Greetings! I’d love to use some flucoma tools on a bela board and have a few questions about doing so.
Has anyone successfully built flucoma-core for Bela platform using the arm flags provided in the core repo? I don’t have experience compiling C++ code so if there’s a hosted binary somewhere that would be a helpful start.
Can the flucoma-pd objects be compiled for ARM chips as well? Or would I need to use the C++ directly?
My hope is to use flucoma objects in PD to run on bela.
Hello @muddywires - your question is very timely We hope to push in the next day or so a revised readme which should help you compile, and some people have compiled for Pd on ARM indeed. We don’t plan to provide 32bit binaries, but the compilation read-me is quite simple enough for (even) me to follow and on github there are some pointers that should help… I remember @weefuzzy sorting a few people so that should be there.
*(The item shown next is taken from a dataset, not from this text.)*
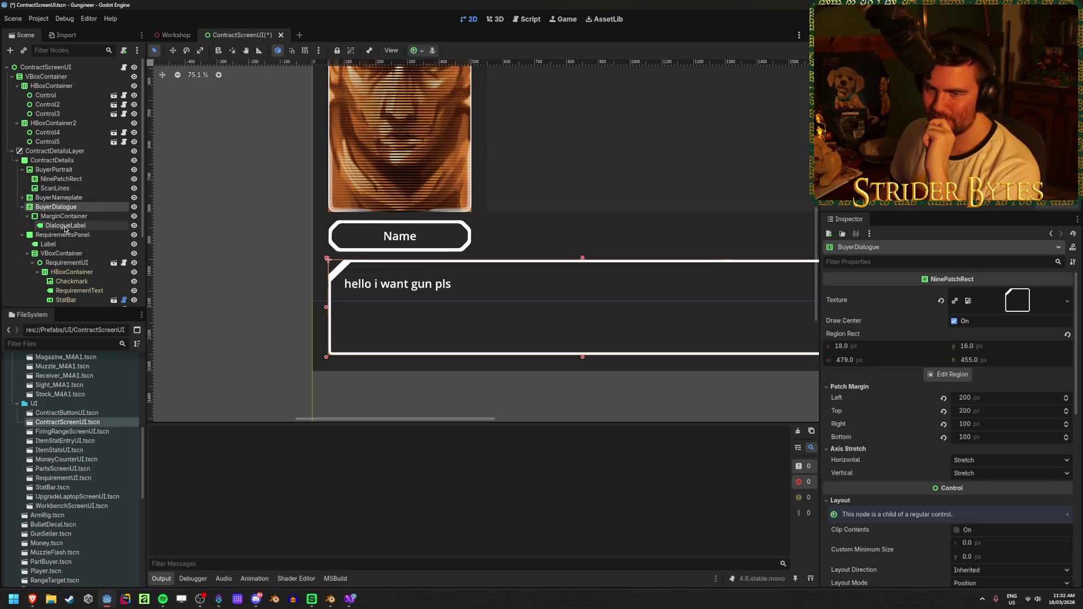
left_click(65, 225)
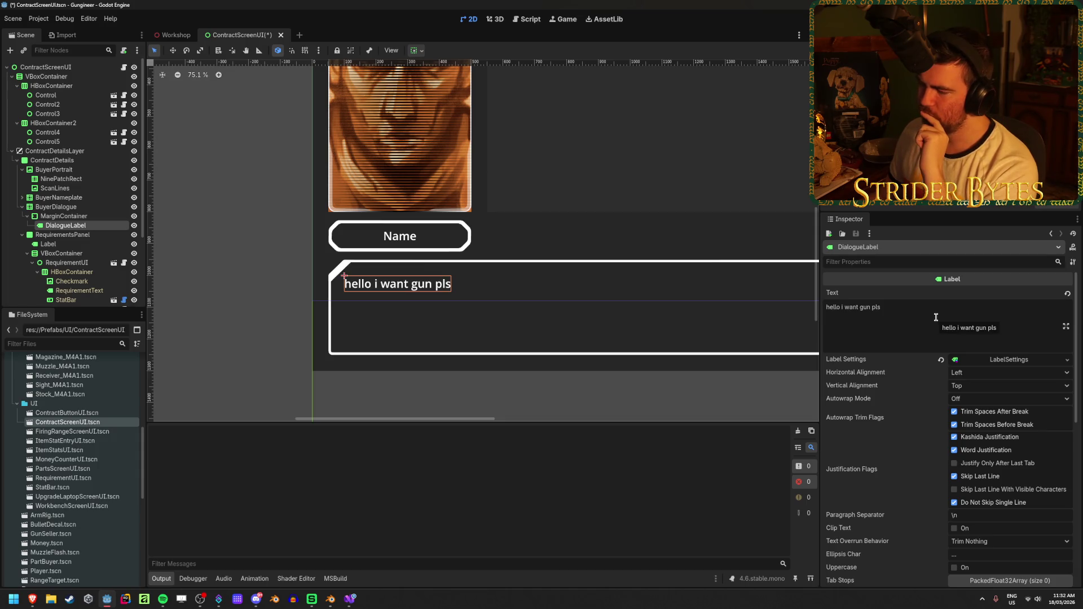
scroll(987, 451, "down", 2)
Let us know if you get stuck, probably over there as it is quite technical. If you could let us know if you find anything that is missing on the read-me that would be ace as we want people like you and me to be able to compile. I say this and I’m sure my colleagues on the project remember with a smile how reticent I was to compile the whole thing the first times, hence the clear approachable read me files
I did once, long ago, test building the PD objects for Bela just to see if it worked or not (so no actual testing). My memory is that it was doable but there were some important steps along the way – I’ll see if I can find any record of this (it was a couple of computers ago, so maybe not )
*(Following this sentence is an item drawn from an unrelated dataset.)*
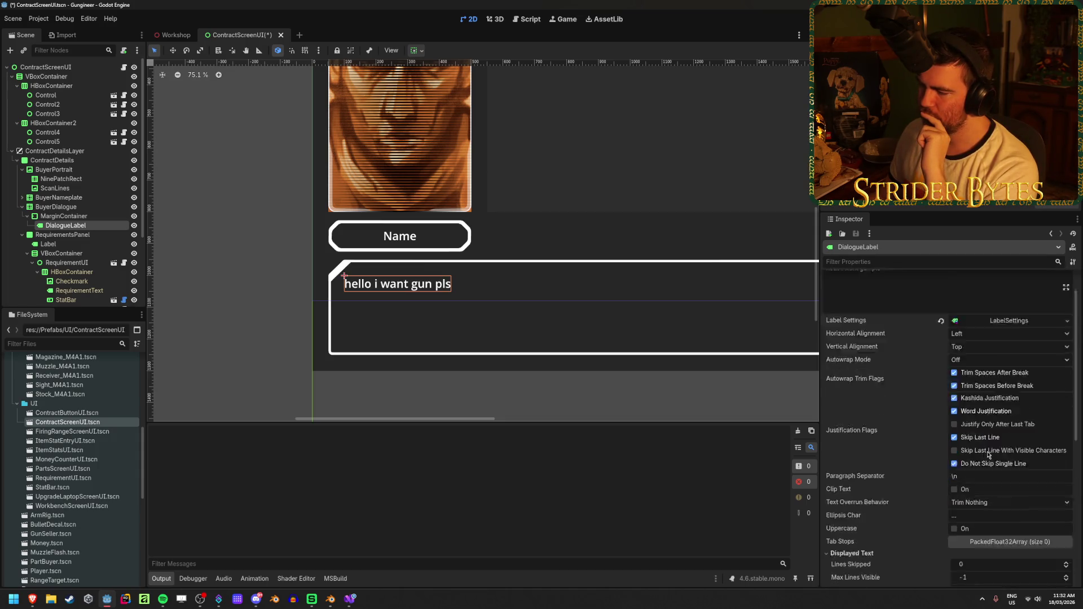
left_click(349, 599)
thanks @weefuzzy and @tremblap. I will keep an eye out for the update on github and do a little homework on C++ compiler basics in the mean time.
I’m not sure how quickly I’d max out the Bela CPU, but I’m interested in building a realtime NMF/HPSS module which i think would be quite novel and fun to use in the studio.
It would be great if something like this is possible as it would be fun to make a standalone, super latency, version of some of my analysis/query stuff.
The Pd compile is on the autumn radar… it is not trivial since it needs the full refactor of the FluCoMa@Pd wrapping code, but it is definitely on our radar. When is your class running?
Hello all,
I haven’t forgotten about this – I’ve dug my Bela out, but need to update it (for which I need to find an SD card adaptor, etc etc) and then I’ll remind myself what the score is.
From returning memories though:
There are some objects that won’t yet work because they can’t yet be built for ARM
You might find that some real-time objects aren’t, um, real-time enough for Bela: so, some might perform ok, some might just fart
IIRC, I was able to build directly on the Bela (because it comes with CMake etc) but it was pretty slow (because we make the compiler work hard), and in the end got something working with cross compiling on my laptop. Not such an issue if you just want the odd object and won’t be recompiling a lot.
As for the newer objects like KD Tree etc, these are untested propositions on Bela, and as @tremblap says, not yet available to the PD wrapper. But soon.
Yea… I think that plenty will not be suitable for it, even simple processes seem to crunch the CPU (aside from non-real time). Might have a play around once I recover from the semester, now that it’s ‘summer’
I then copied the compiled output to Bela. However, Bela isn’t recognising the plugins, throwing e.g. exception in GraphDef_Recv: UGen 'FluidAmpSlice' not installed.
Should I in fact have tried to build Flucoma on Bela itself instead (using distcc)?
Installing SC extensions on Bela is still a bit of a mystery to me:
Me too, to be honest: what guidance I cobbled together for the readme was scraped from the Bela forums, but I definitely remember getting PD externals to work. I think you’ll either need to compile on the Bela itself or set up a separate toolchain to cross-compile from your machine. The latter is more fiddly, but builds will be quicker.